– Vejam que horrível! – mostra a jovem, as¬sustada.
Num canto do quintal, perto da piscina, o objeto de tamanho alarido: um boneco de pano, muito estranho, com várias costuras no ventre e na boca, manchas de sangue no tecido surrado, espetado por várias agulhas...
– Não toquem! Cuidado! É um despacho! – adverte Felismina, a serviçal doméstica.
– Não fazemos mal a ninguém! – reclama a dona da casa.
E dirigindo-se ao marido:
– Certamente é arte daquela sirigaita que trabalha em sua repartição! Ela não esconde que o considera um ótimo partido. Seria um viúvo disputado! Valha-me, Jesus amado! Sinto falta de ar!... É para mim essa encomenda das trevas!...
– Ora, querida – responde o esposo, conciliador –, não julgue assim a pobre Anita. Conheço-a bem. Seria incapaz de semelhante maldade! Sus¬peito antes do Costinha e sua mulher. São invejosos!... Provavelmente estão pretendendo amarrar nossa prosperidade! É preciso fazer algo rápido para neutralizar essa nefasta influência, porquanto também fui atingido... Ah! Minha enxaqueca... Parece que martelam meus miolos!...
– Coisa boa não é! – acrescenta, perturbado, Tiago – As agulhas parecem enterradas em meu próprio corpo. Dói tudo! O despacho é para mim! Quando me apaixonei pela Margarida e rompi o noivado com Júlia, ela jurou que eu pagaria pela desfeita. A família dela mexe com saravá!
– Você, que entende dessas coisas, o que nos diz, Felismina?

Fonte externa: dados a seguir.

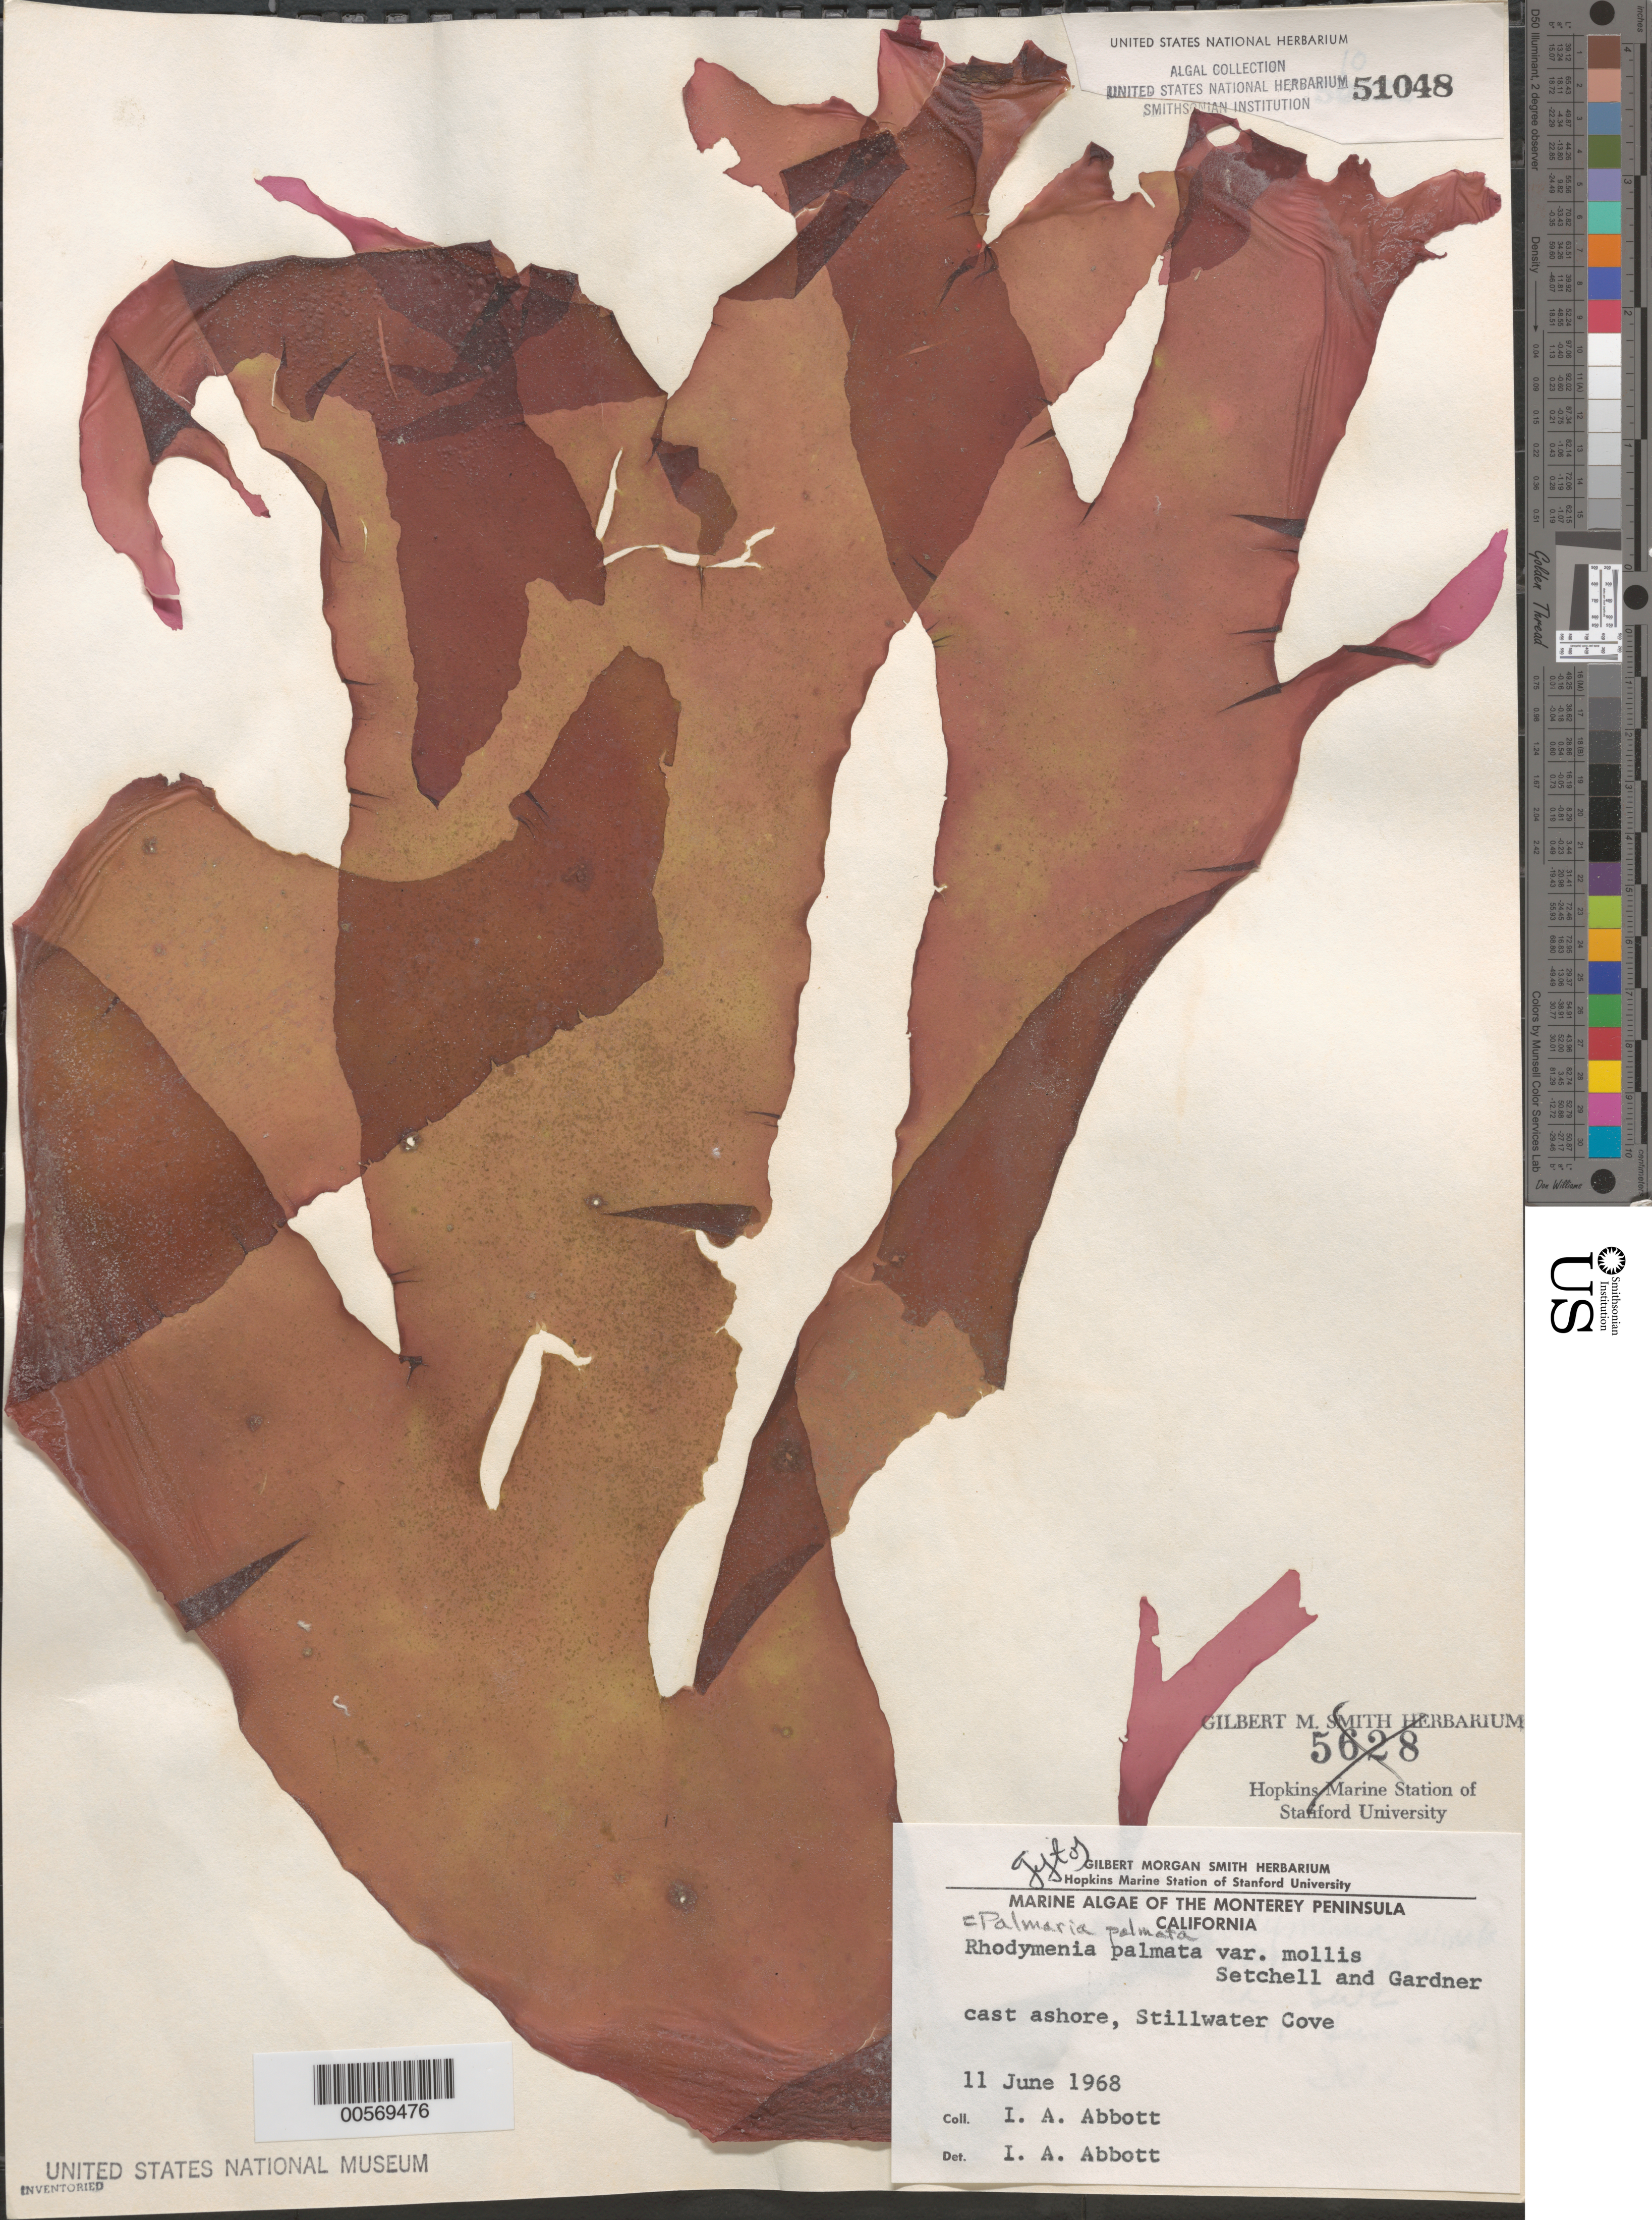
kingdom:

A serviçal responde, enfática:
– Não sei quem fez, mas é para prejudicar a família toda. Com a confusão que mora nesta casa, não tenho dúvida de que há males encomenda¬dos!...
O grupo assusta-se mais! O medo cresce fermentado pela dúvida! O desajuste encontra portas abertas! Todos tensos e angustiados! Selma está na iminência de um colapso nervoso!...
Batem à porta. É o vizinho que, levado ao quintal, vai dizendo:
– Bom dia! Desculpem importuná-los. Queria pedir licença para levar o boneco de meu filho. O irmão o jogou neste quintal. O garoto está em prantos. Seu sonho é ser médico-cirurgião. O fantoche é seu paciente. Já o operou muitas vezes. Não tem mais onde costurar... Até sangue inventou, usando molho de tomate. E pratica acupuntura, es¬petando-o com agulhas...
O despacho é devolvido. O visitante retira-se. Olham-se todos, atônitos! Descontraem-se. O riso solto saúda abençoado alívio. Osório comenta, bem humorado:
– Felizmente o vizinho chegou a tempo! Se demorasse um pouco, poderíamos morrer de susto!...
Ignorância, crendice e superstição são grilhões terríveis que semeiam perturbação.
Tudo será diferente quando compreendermos que nenhum mal tem acesso ao nosso universo íntimo sem transitar pelas vias da aceitação.
Por isso, a melhor defesa exprime-se no empenho por compreendermos melhor a existência humana com os valores do estudo e da meditação, aprendendo sempre.
Era isso que Jesus ensinava ao proclamar: Conhecereis a Verdade e a Verdade vos fará livres.